Interim staff (also subject to hire and fire by their political masters) are not included in the above figures. Interims and Consultants are intended to fill gaps in the capability of the government departments themselves.To fill these gaps you would have thought they would be high-fliers steeped in decades of the deep experience lacking in the civil service? Actually, the official Cabinet Office guidance shows precisely how much experience they need:

  • Junior Consultant: minimum of 2 years experience
  • Consultant: minimum of 3 years experience
  • Senior Consultant: minimum of 5 years experience
Of course a twenty-something Consultant wielding his 3 years of experience costs much more than the senior public servant he pushes around. So the Department of Education's 50% of money would have employed far less than a numerical equivalent 50% of consultants. 

In its annual report for 2012, the National Audit Office took credit for saving £335 million in 2012 from the cost of government employed consultants and interim staff. This was by far the largest saving claimed by the NAO, bigger even than its claim for saving £253 million from notoriously incompetent Ministry of Defence procurement. While consultancy spending by government has declined since 2010, ominously the Management Consultancies Association remains optimistic for the future:


"As expected, the consulting industry as a whole saw an increase in public sector work following two years of dramatic decline. The MCA [Management Consultancies Association] says that future spending levels in the public sectors are likely to be influenced by the outcome of the forthcoming spending review and the state of the economy at the time of the 2015 General Election. The fee income from public sector work remains 21 per cent lower than before 2010. "
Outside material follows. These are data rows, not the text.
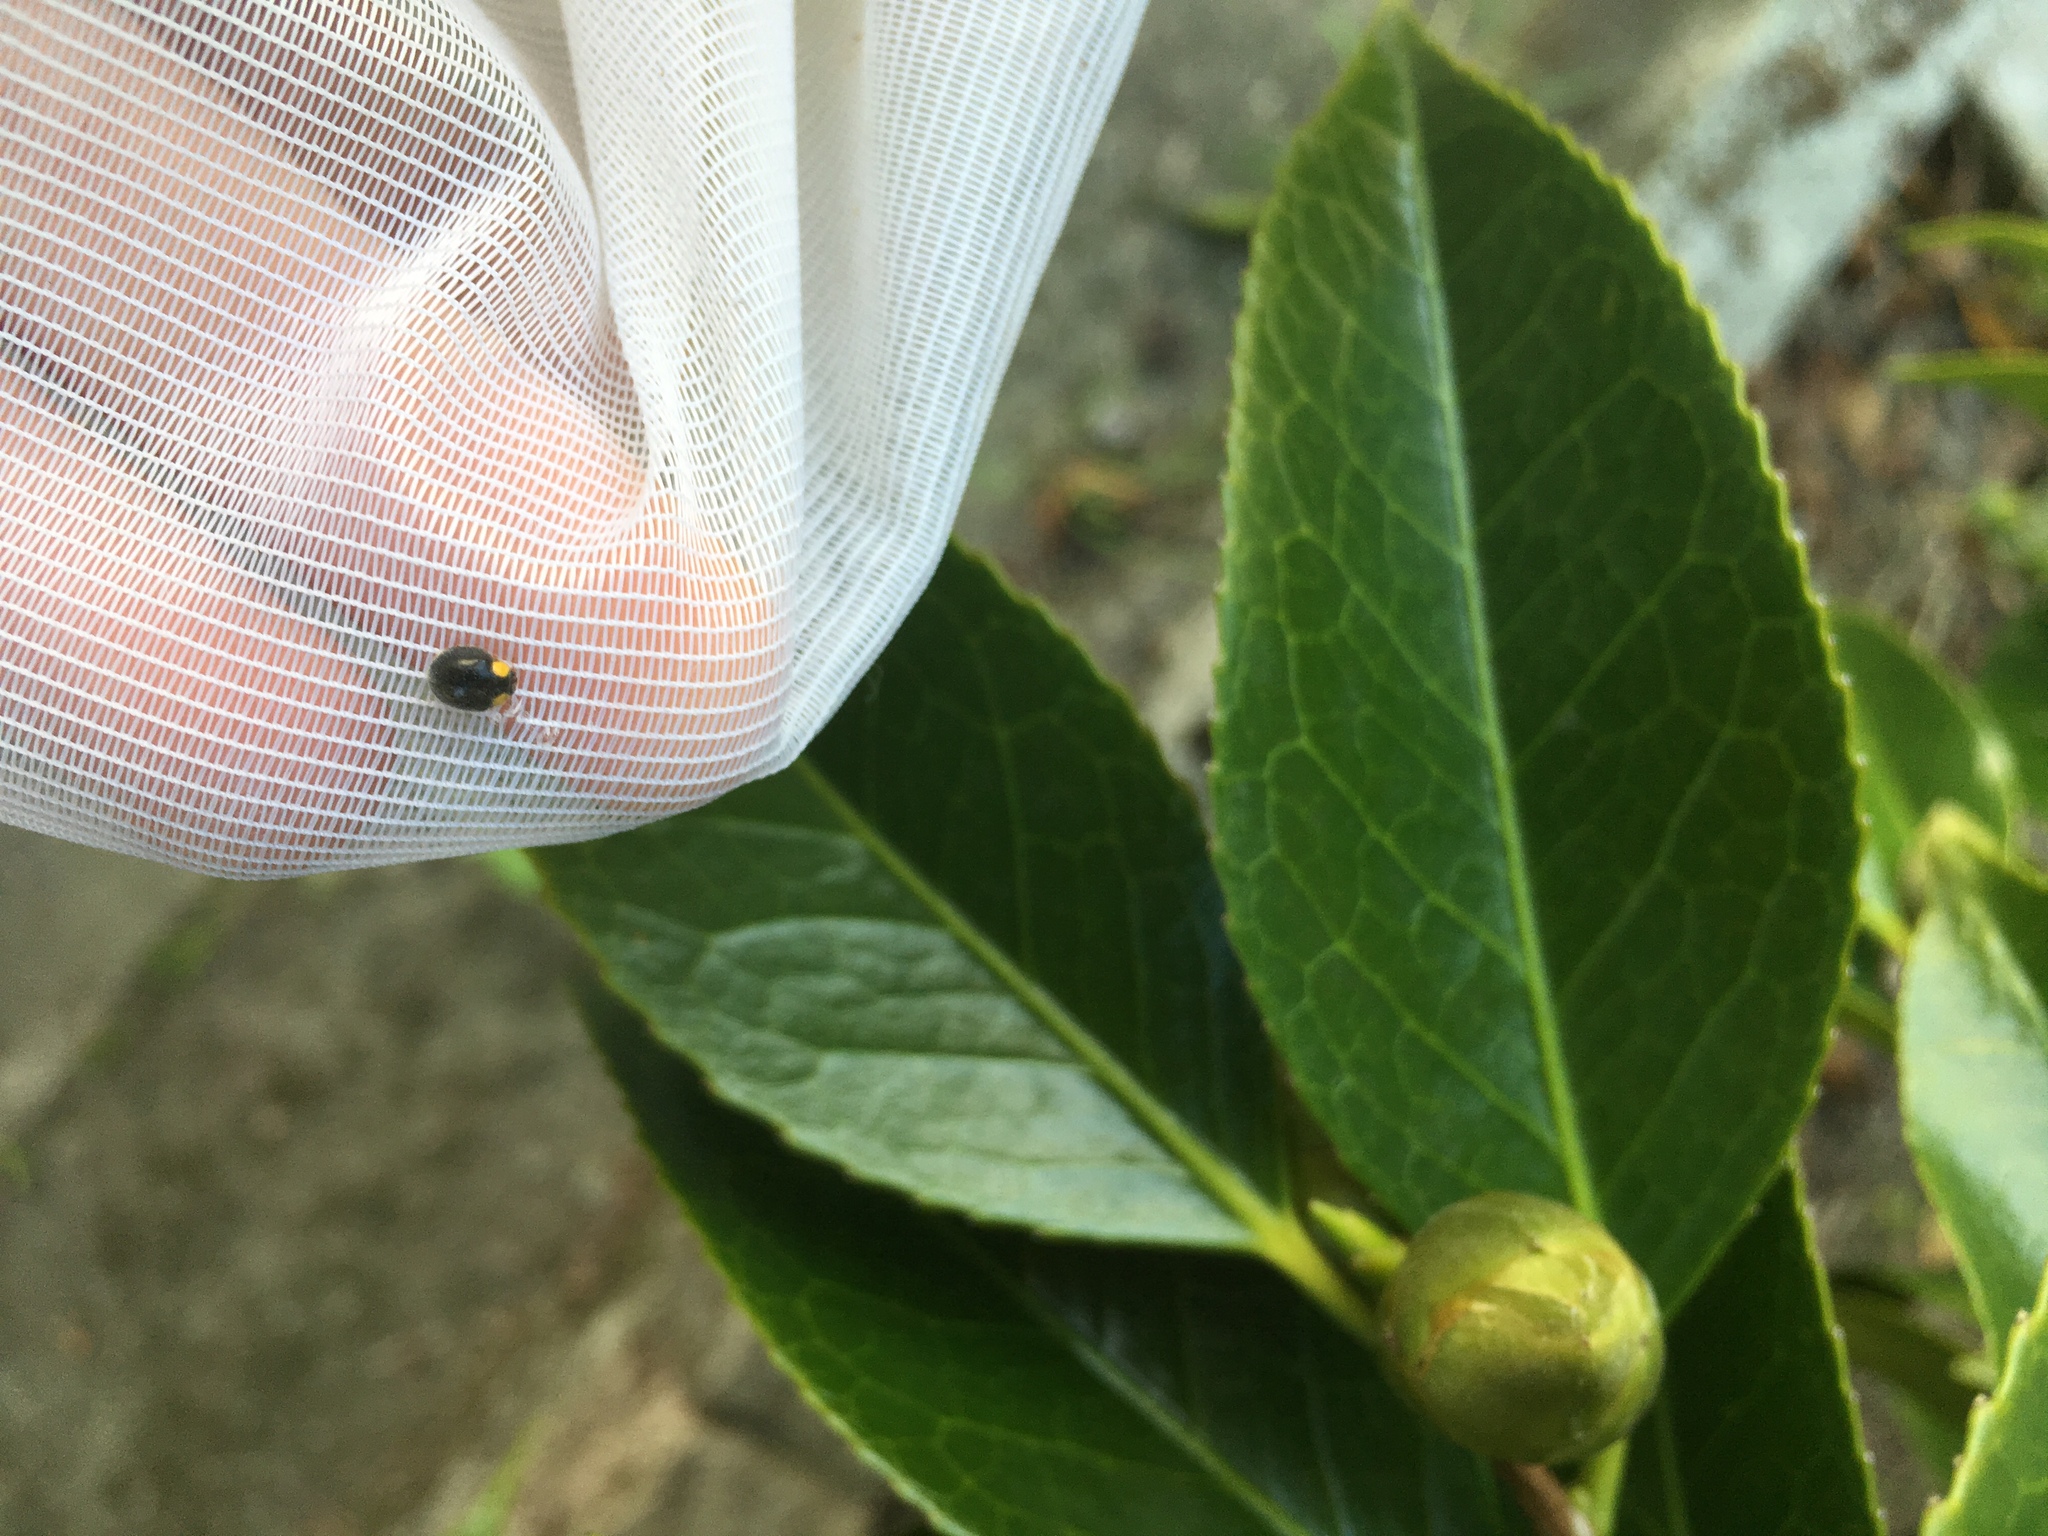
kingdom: Animalia
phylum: Arthropoda
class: Insecta
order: Coleoptera
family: Coccinellidae
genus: Scymnodes
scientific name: Scymnodes lividigaster
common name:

At least the MCA reports a 21% drop in public sector fee income. Does a 21% cut sound a lot? Do the maths: 21% lower than 2010 still means more than £600 million a year spent on consultants. And the MCA is confident it is going back up!

3 comments:

  1. Sadly my experience of consultants has been their questionable value. The desire to get public money as if by automatic right was astonishing. When they were told their work was being curtailed it ended in them demanding to speak to my superior. I was never overruled.

    ReplyDelete
  2. Ex-Management Consultant, David Craig, blew the whistle on the ease with which the UK public sector is fleeced in this way in his book, Rip-off. It's depressing reading.

    ReplyDelete
  3. I have been a "consultant" for 17 years after working as an educationalist for 25 years. My aim has always been to hand over everything I have helped my client to do to do themselves without my help. By achieving this normally, I have found that I have never been without work as I have been recommended by so many people. During this time I have come across many other "consultants" with whom I would never voluntarily worked. They are charlatans whose chief aim has been expressed to me (in private as a fellow "consultant") to extract as much money as possible from the client and prolong their contract in order to achieve this. As a result, I have not wanted to present myself as a "consultant" (I just call myself an educationalist) in case anyone would believe that I am like one of them.

    I have been asked by some clients to help them distinguish between people who could genuinely help them and those who are just after their money. There are a few pointers:
    1. Never trust any firm or individual consultant who says that they can resolve all your problems.
    2. Avoid large firms as their delivery quality will never satisfy your needs
    3. Ask yourself if you REALLY need a consultant instead of providing adequate staff development to your own employees.

    Unfortunately, as Ripped Off has shown, my advice is rarely taken.